Dr Fei Weng illustrated, “Similar to Ni element, Cu is also a eutectoid element and is undesirable for cast titanium alloys. However, recent publication in Nature demonstrates that Cu addition can promote ultrafine grain formation and result in high strength in additively manufactured titanium alloys.”

Two powder hoppers were utilized to adjust the Ni content in the fabricated blocks. Dr Chaolin Tan further indicated, “such kind of process is also conducive to manufacturing heterostructured materials.”  

The underlying mechanisms for microstructural evolution and strength enhancement are investigated in detail.
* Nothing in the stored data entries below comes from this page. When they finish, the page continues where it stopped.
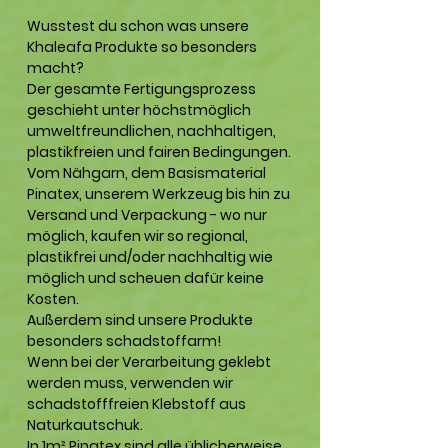
Wusstest du schon was unsere
Khaleafa Produkte so besonders
macht?
Der gesamte Fertigungsprozess
geschieht unter höchstmöglich
umweltfreundlichen, nachhaltigen,
plastikfreien und fairen Bedingungen.
Vom Nähgarn, dem Basismaterial
Pinatex, unserem Werkzeug bis hin zu
Versand und Verpackung - wo nur
möglich, kaufen wir so regional,
plastikfrei und/oder nachhaltig wie
möglich und scheuen dafür keine
Kosten.
Außerdem sind unsere Produkte
besonders schadstoffarm!
Wenn bei der Verarbeitung geklebt
werden muss, verwenden wir
schadstofffreien Klebstoff aus
Naturkautschuk.
In 1m² Pinatex sind alle üblicherweise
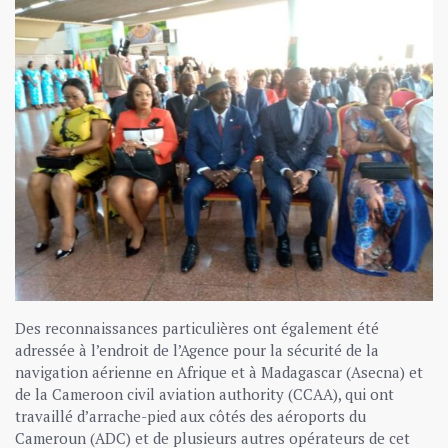
Des reconnaissances particulières ont également été
adressée à l’endroit de l’Agence pour la sécurité de la
navigation aérienne en Afrique et à Madagascar (Asecna) et
de la Cameroon civil aviation authority (CCAA), qui ont
travaillé d’arrache-pied aux côtés des aéroports du
Cameroun (ADC) et de plusieurs autres opérateurs de cet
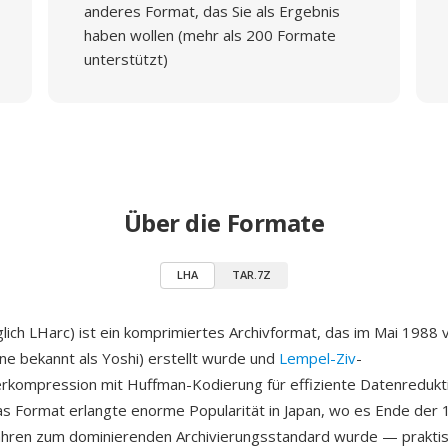
anderes Format, das Sie als Ergebnis
haben wollen (mehr als 200 Formate
unterstützt)
Über die Formate
LHA
TAR.7Z
lich LHarc) ist ein komprimiertes Archivformat, das im Mai 1988
ine bekannt als Yoshi) erstellt wurde und
Lempel-Ziv
-
rkompression mit Huffman-Kodierung für effiziente Datenredukt
as Format erlangte enorme Popularität in Japan, wo es Ende der 
ahren zum dominierenden Archivierungsstandard wurde — praktis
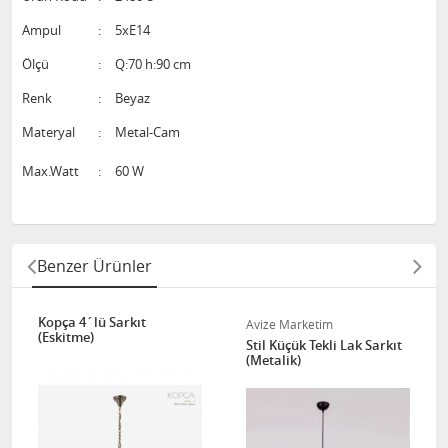
Ampul
:
5xE14
Ölçü
:
Q:70 h:90 cm
Renk
:
Beyaz
Materyal
:
Metal-Cam
Max.Watt
:
60 W
Benzer Ürünler
Kopça 4´lü Sarkıt
Avize Marketim
(Eskitme)
Stil Küçük Tekli Lak Sarkıt
(Metalik)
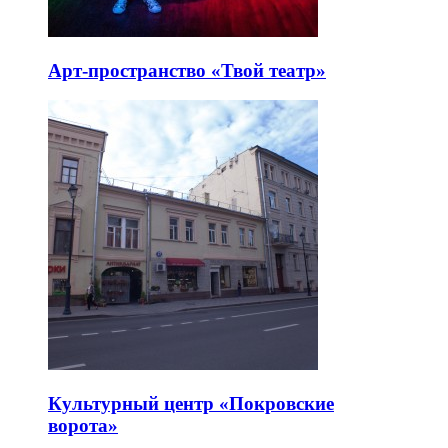
Арт-пространство «Твой театр»
Культурный центр «Покровские
ворота»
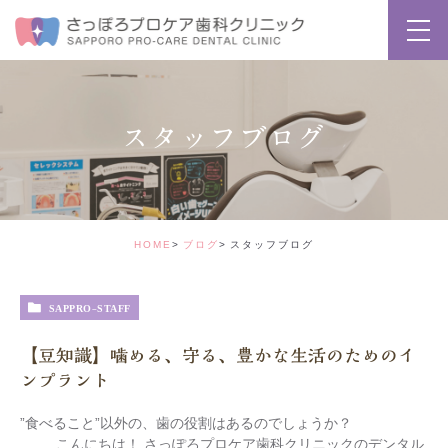
スタッフブログ
HOME
ブログ
スタッフブログ
SAPPRO-STAFF
【豆知識】噛める、守る、豊かな生活のためのイ
ンプラント
”食べること”以外の、歯の役割はあるのでしょうか？
こんにちは！ さっぽろプロケア歯科クリニックのデンタル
It is indicated by termination mass migration theory that the element diffusion between α and β phases is the main driving force for globularizing α phase. Additionally, a modified strengthening model was applied to quantitatively compute the yield strength. Quantitative analysis demonstrates that the strengthening effects of both the refined α lath phase and solid solutes dominate the contribution to overall yield strength of the LAAM-built Ti-6Al-4V-xNi (x=0, 1.1, 1.7, 2.5 wt. %) alloys.

Moreover, Ni is a β-stabilizing element, and will be enriched in the β phase. The large amount of solid-solution Ni atoms in the β phase increase its strength significantly while reducing the material deformability. Considering that the α phase and the β phase are arranged alternately in the titanium alloys, the deterioration of the deformability of the β phase limits the deformation of the α phase, resulting in the decrease in elongation.

Dr Youxiang Chew said, “These findings can accelerate the development of additively manufactured titanium alloys.”

About IJEM:

International Journal of Extreme Manufacturing (IF: 10.036) is a new multidisciplinary, double-anonymous peer-reviewed and fully open access journal uniquely covering the areas related to extreme manufacturing. The journal is devoted to publishing original articles and reviews of the highest quality and impact in the areas related to extreme manufacturing, ranging from fundamentals to process, measurement and systems, as well as materials, structures and devices with extreme functionalities.